---------- TEKS LATIHAN

Zaman berubah menjadi apokaliptik, rasionalitas pikiran menjadi pola tingkah laku yang mengiringi perjalanan revolusi zaman. Pada tingkat pemikiran yang sangat bergantung dengan kehebatan teknologi, manusia bagai robot. Penciptaan kecerdasan buatan (artificial intelligence), telah memunculkan karakter baru dalam memanfaatkan kecepatan dan keakuratan teknologi.

Tanpa disadari, kemajuan teknologi ini menciptakan ruang persaingan di antara manusia itu sendiri. Persaingan ini juga, memunculkan berbagai potensi kejahatan. Salah satunya dengan teknik Phising. Pelbagai aplikasi diciptakan untuk mendapatkan keuntungan bisnis yang dapat dikendalikan melalui perangkat lunak (software). Sayangnya, beberapa aplikasi dapat digunakan oleh para peretas untuk memanipulasi keuntungan secara sepihak, modus penipuan lewat aplikasi kian meningkat dan makin marak.

Pertanyaan yang selalu muncul bagi pelanggan dan pengguna aplikasi berbasis teknologi digital, bagaimana melindungi keamanan data pribadi? Karena faktanya, kemampuan robot teknologi mampu menjebol keamanan pengguna dan pelanggan. Kalau pun sistem informasi telah diatur dengan regulasi ITE, ini belum mampu menjamin keamanan data pribadi.

--------------------
---------- DATA KAJIAN

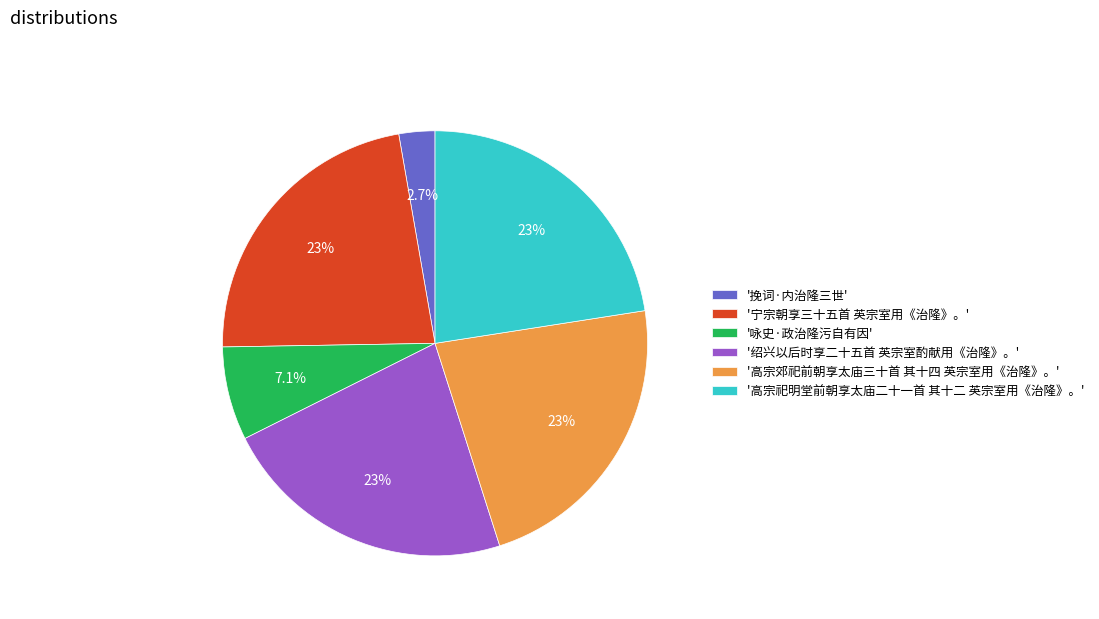

Which slice is the smallest?

'挽词·内治隆三世'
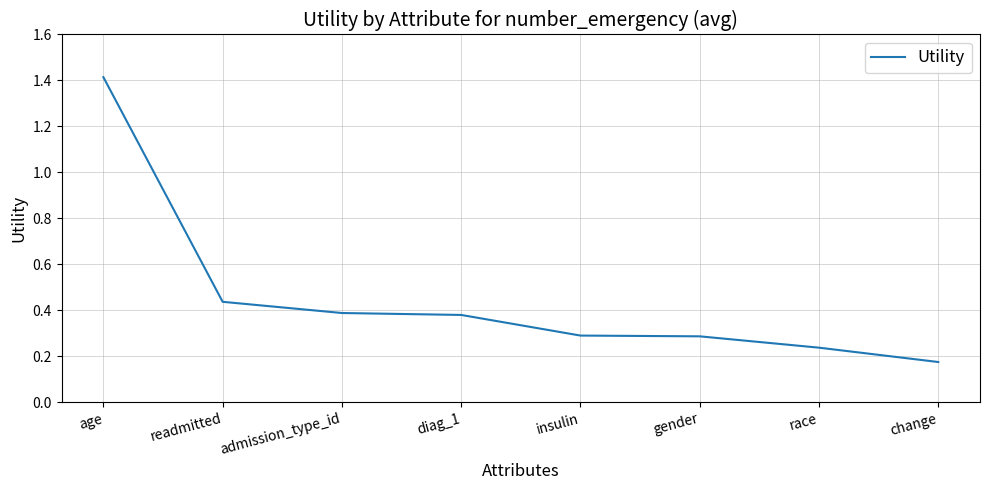

What position from the left is insulin?

5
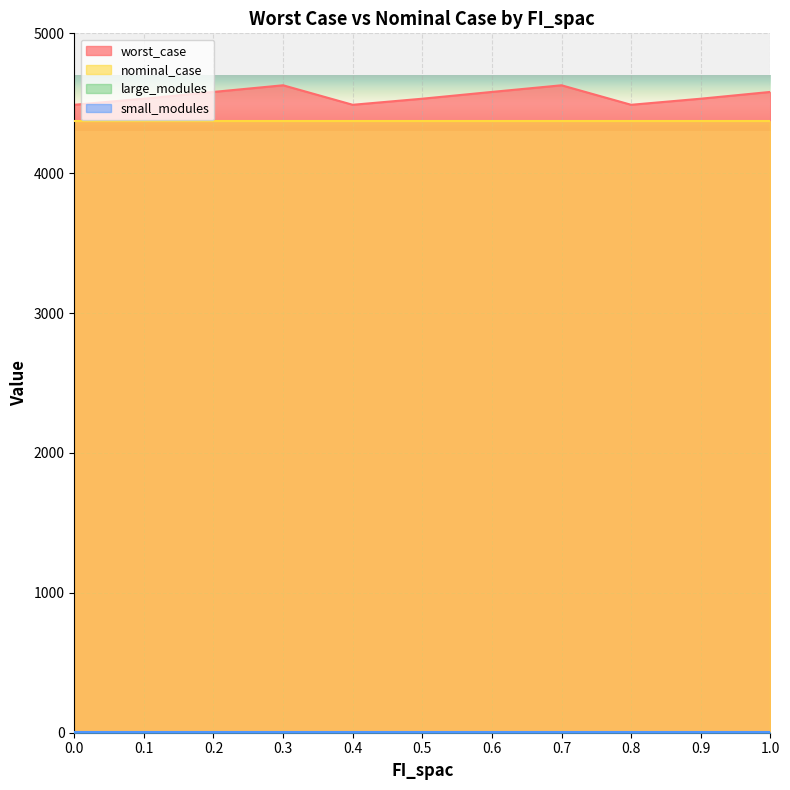

Which label corresponds to the largest value in the chart?

0.3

--------------------

### PERTANYAAN LATIHAN
1. Jawablah pertanyaan berikut berdasarkan teks tentang kemajuan teknologi.
(a) Teknik apa yang disebut sebagai salah satu potensi kejahatan yang muncul dari persaingan?
(b) Regulasi apa yang telah mengatur sistem informasi?
(c) Apa istilah bahasa Inggris yang disebut untuk kecerdasan buatan?
2. Sajikan bagian entri yang dimulai dari baris berisi "What position from the left is insulin?" sampai akhir entri sebagai daftar JSON berisi string, satu string untuk setiap baris, tanpa baris kosong dan tanpa gambar.

### JAWABAN LATIHAN
1.
(a) Teknik Phising.
(b) Regulasi ITE.
(c) Artificial intelligence.

2.
[
  "What position from the left is insulin?",
  "5",
  "Which label corresponds to the largest value in the chart?",
  "0.3"
]